東京が核攻撃を受けると、ブラックノヴァから三機の飛翔体が現れた。真っ黒でゴツゴツしたフォルムのそれは、さながら闇の巣より羽ばたいた三匹の黒龍。反重力を使っているのであろう、翼もなければジェットエンジンを噴かすでもなく、ブラックノヴァの上空二百メートルぐらいの高さまで、エレベーターの昇ような速度で上昇して数秒後、一瞬に積乱雲を突き破って飛び去った。この時の速度は推定マッハ⒑である。

 龍の一体は東京に核攻撃を行った有志連合の、もっとも大きな軍事力を持つ国の、首都に次ぐ第二の都市の上空に現れた。防空システムが作動して、何百発とミサイルが発射されて、数十機の戦闘機が迎撃すべく発進した。しかしミサイルは、命中するもまったくダメージを与えられず、戦闘機は、龍を照準に入れる前に、龍からのビーム攻撃でことごとく撃墜された。そして黒死の龍は、眼下の二百万都市に対して、とてつもない熱線を放射した。

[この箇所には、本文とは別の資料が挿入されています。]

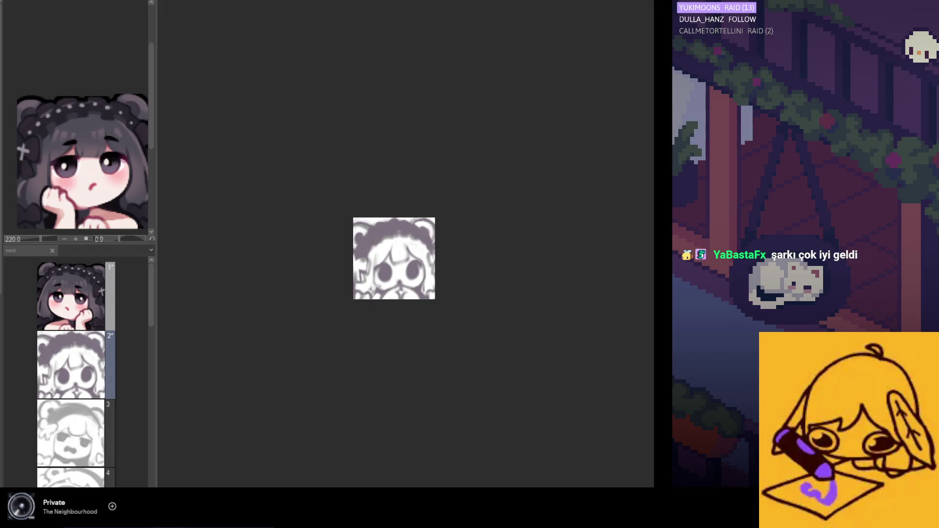
key(ctrl+z)
scroll(292, 208, down, 1)
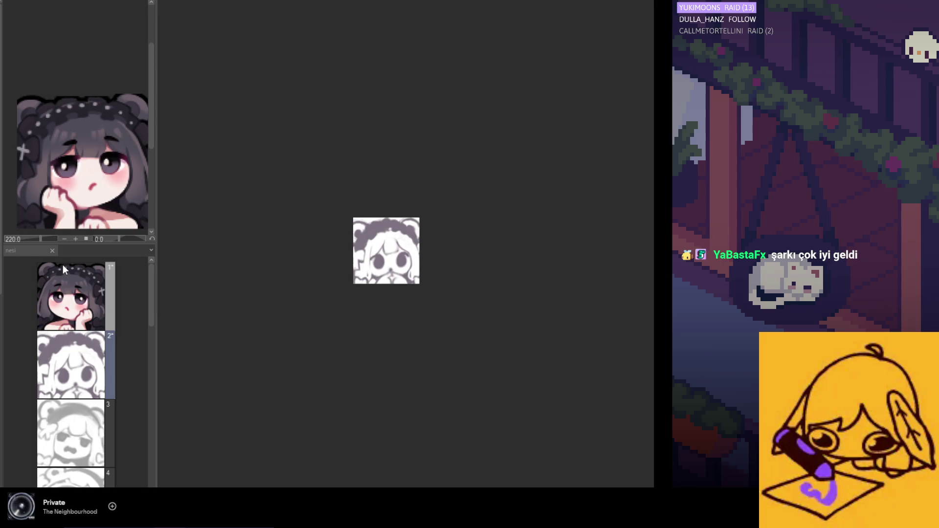
- Free Transform layer 2 to scale the silhouette slightly up and outward, then confirm
key(ctrl+t)
scroll(330, 288, up, 1)
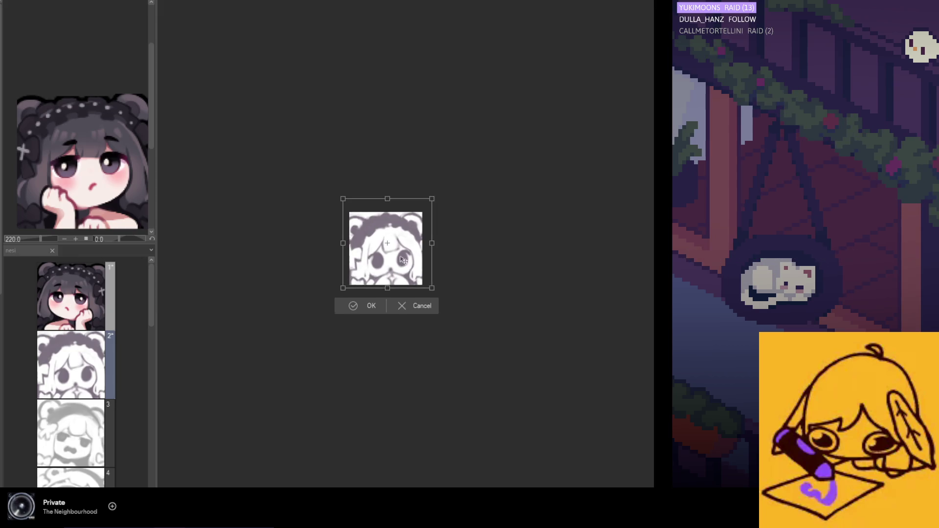
scroll(438, 245, up, 1)
drag(385, 187, 385, 186)
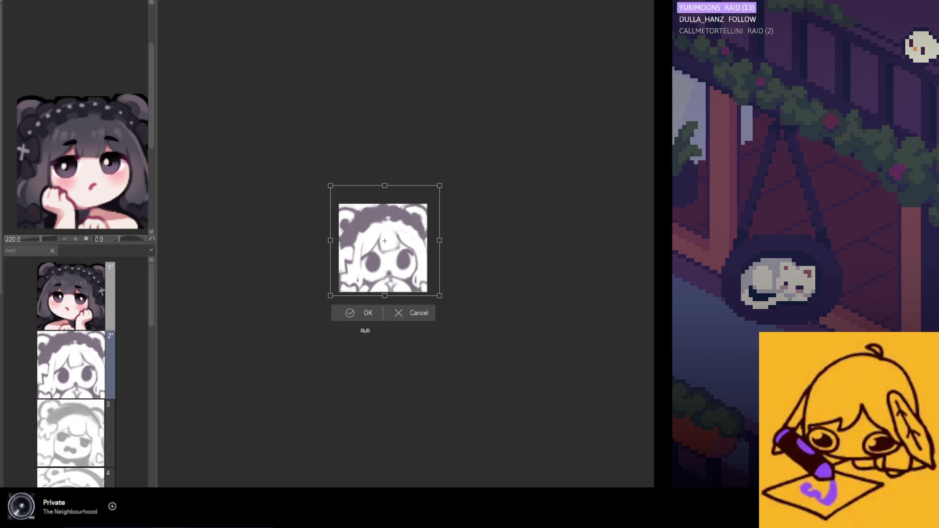
click(363, 313)
scroll(374, 328, down, 2)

何キロにもわたって延びる超高温の熱線は、瞬時に鉄を溶かし、鉄筋コンクリートのビルが砂塵と砕けるほどである。一時間も経たずして大都市は焦土と化し、百万人以上が炭化させられたのである。もう一体の龍は、日本に侵攻すべく待機していた、二個師団の兵員二万人と、戦車などの車両数百台を焼き払った。あとの一体は太平洋に展開していた艦隊を襲い、一隻残らず沈めたのである。      有志連合は日本との和平条約を締結したのち、解散となった。互いに百万人以上の犠牲者を出して、戦争の痛ましさは骨身に沁みたはずだが、第一次極東紛争のあとも、第二次極東紛争、第三次極東紛争と、極東の地は長期にわたり戦乱に巻き込まれる。  そして人類は反重力モーター、龍と、ブラックノヴァの驚異の科学技術を目の当たりにしてきたが、ブラックノヴァは更なる驚嘆すべき贈り物を、用意していたのである。